##Assignment 4 (part 1)(CPSC 436N): Count-based Sequence labeling  with Viterbi Algorithm

In Part1 of this assignment, we are going to use the the text file called __cmpt-hw2-3.txt__ to build a Hidden Markov Model to predict the part of speech tags for the words in a given sentence using the *Viterbi Algorithm* (see textbook sec 8.4.5). In class we learned about the *Forward Algorithm* and Viterbi is a slight variation of that.

## 1. Loading the dataset (cmpt-hw2-3.txt)

In order to ease later steps, we can load and save the cmpt-hw2-3.txt dataset (i.e., our corpus annotated with POSs) in a format different from its origianl one. In the cmpt-hw2-3.txt each word is followed by an underscore and a tag that represents the word’s correct part of speech in that context. For instance:

<br>

*(1) There_EX are_VBP also_RB plant_NN and_CC gift_NN shops_NNS ._.*

*(2) Tosco_NNP said_VBD it_PRP expects_VBZ BP_NNP to_TO shut_VB the_DT plant_NN ._.*

<br>

We will instead reformat and load the same info as (token, pos_tag) lists. For example:

<br>

[
  [(there, EX), (are, VBP), (also, RB), (plant, NN), (and, CC), (gift, NN), (shop, NNS), (., .)],

  [(tosco, NNP), (said, VBD), (it, PRP), (expects, VBZ), (BP, NNP), (to, To), (shut, VB), (the, DT), (plant, NN), (., .)]
]

<br>

**Please note that we convert each token into its lower case.**

Also in this step, we  obtain the set of states for the HHM (the POSs)  and set of observation (the tokens).


In [1]:
data_path = 'cmpt-hw2-3.txt'

dataset = []; states = []; observations = []; #initialize dataset, state and observation list.

for line in open(data_path): #load data from the text file.
  text_pos_list = [];
  l = line.strip().split(' ') #split each line in the file by space.
  for w in l:
    w = w.split('_') #each token and its pos tag are connected by an underscore, here we split it by underscore.
    states.append(w[1]) #add pos tag to the initial state list.
    observations.append(w[0].lower()) #lowercase the token and add it to the initial observation list.
    text_pos_list.append((w[0].lower(), w[1])) #add the (token, pos) pair into the list for the sentence.
  dataset.append(text_pos_list) #add the processed sentence list into the dataset list.

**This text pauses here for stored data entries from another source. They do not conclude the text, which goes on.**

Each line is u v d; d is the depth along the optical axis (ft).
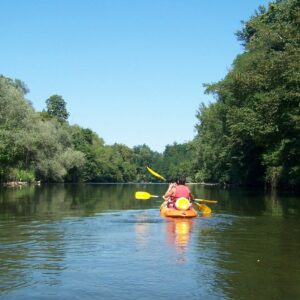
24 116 158.20
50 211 50.19
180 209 44.32
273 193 103.60
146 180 510.99
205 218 43.42
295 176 102.22
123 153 450.30
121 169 407.03
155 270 20.45
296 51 87.45
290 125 88.84
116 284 18.11
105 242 28.04
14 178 164.96
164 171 531.50
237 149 143.23
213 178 244.42
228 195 93.25
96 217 43.39
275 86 91.09
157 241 28.48
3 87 155.02
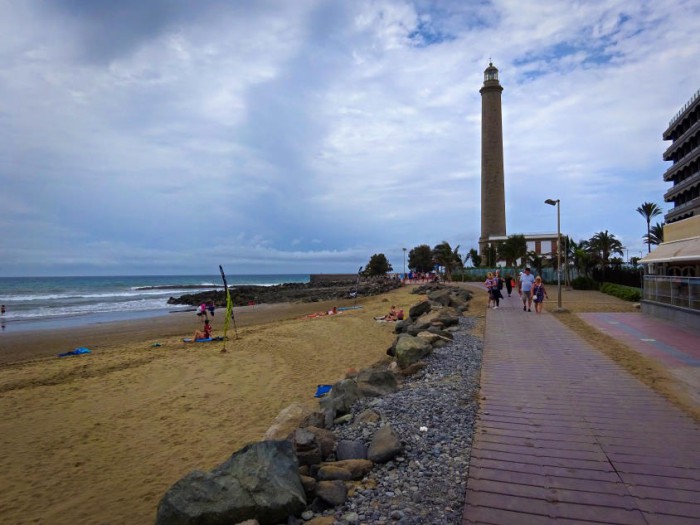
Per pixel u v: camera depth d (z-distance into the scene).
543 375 8.63
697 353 10.65
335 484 4.55
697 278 14.94
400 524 3.93
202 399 10.15
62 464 6.93
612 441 5.45
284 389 10.92
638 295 26.09
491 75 75.62
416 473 4.91
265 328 22.22
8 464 6.97
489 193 76.75
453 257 71.50
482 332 14.92
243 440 7.62
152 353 15.87
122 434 8.12
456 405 7.11
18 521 5.36
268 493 4.13
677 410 6.54
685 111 51.97
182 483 4.12
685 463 4.84
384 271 108.06
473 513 3.97
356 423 6.64
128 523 5.21
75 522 5.29
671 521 3.79
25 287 97.81
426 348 11.12
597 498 4.16
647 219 67.12
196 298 54.19
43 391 11.00
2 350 19.11
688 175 52.81
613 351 10.90
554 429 5.86
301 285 93.75
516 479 4.56
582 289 40.34
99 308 43.12
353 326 21.61
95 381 11.85
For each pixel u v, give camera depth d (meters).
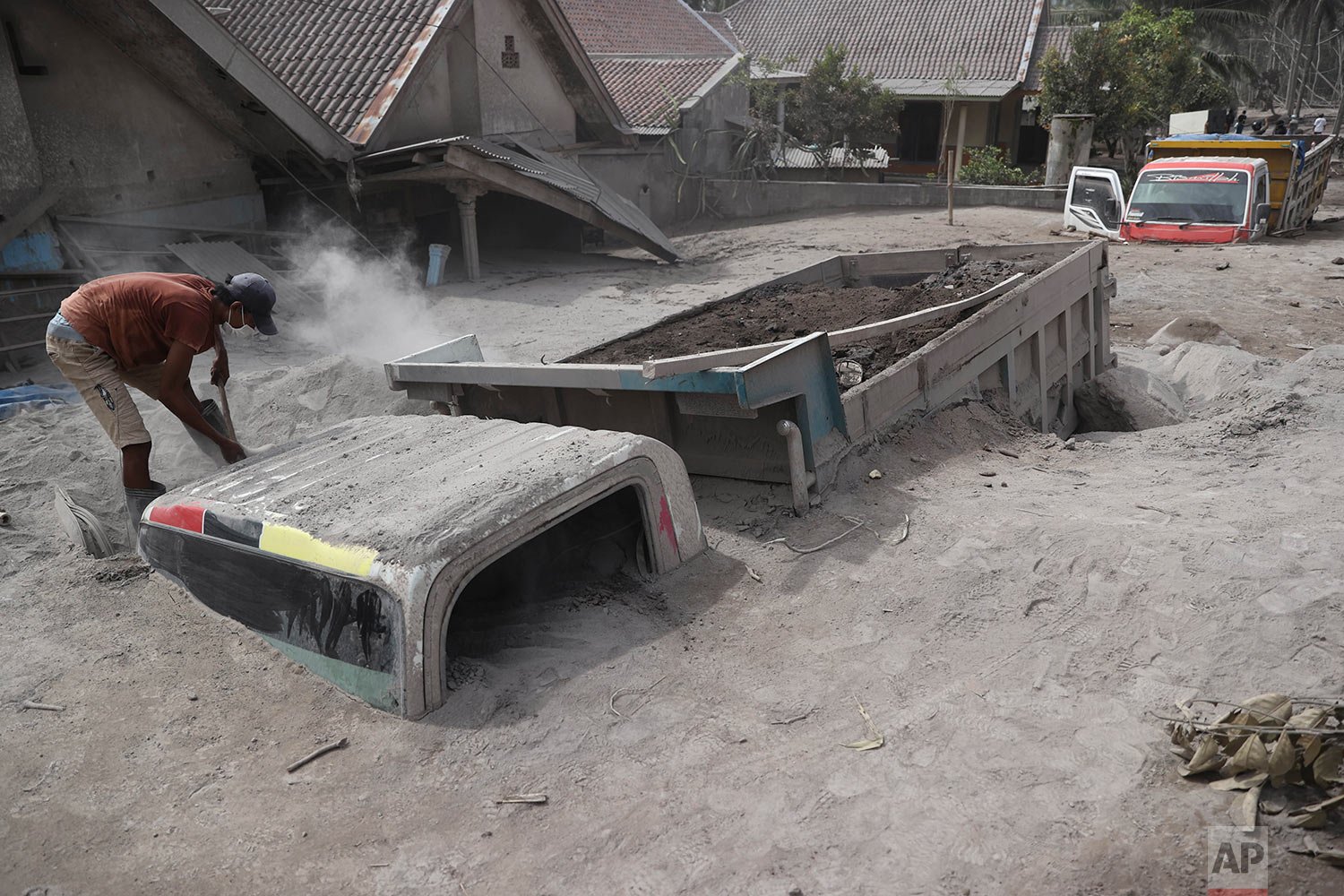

## 2. Further processing the dataset, state and observation list

In this step, we need to consider two issue:

**Q1(a)** What is the problem with the state lists we just obtained? report the problem and fix it in the code below.


**Q1(b)** The first pass over the dataset generates a fixed list of vocabulary tokens. What would happen if the input sentence we want to tag contained unknown tokens, i.e which are not covered in the vocabulary list? 
The code below is implementing a possible way to adderess this problem. Please add comments to the lines with "COMMENT NEEDED". And describe in your words the implemented solution



In [None]:
#SOLUTION Q1(a)

#*************

unk_list = []; #COMMENT NEEDED Q1(b)

for o in tuple(set(observations)):
  if observations.count(o) < 2:
     unk_list.append(o) #COMMENT NEEDED Q1(b)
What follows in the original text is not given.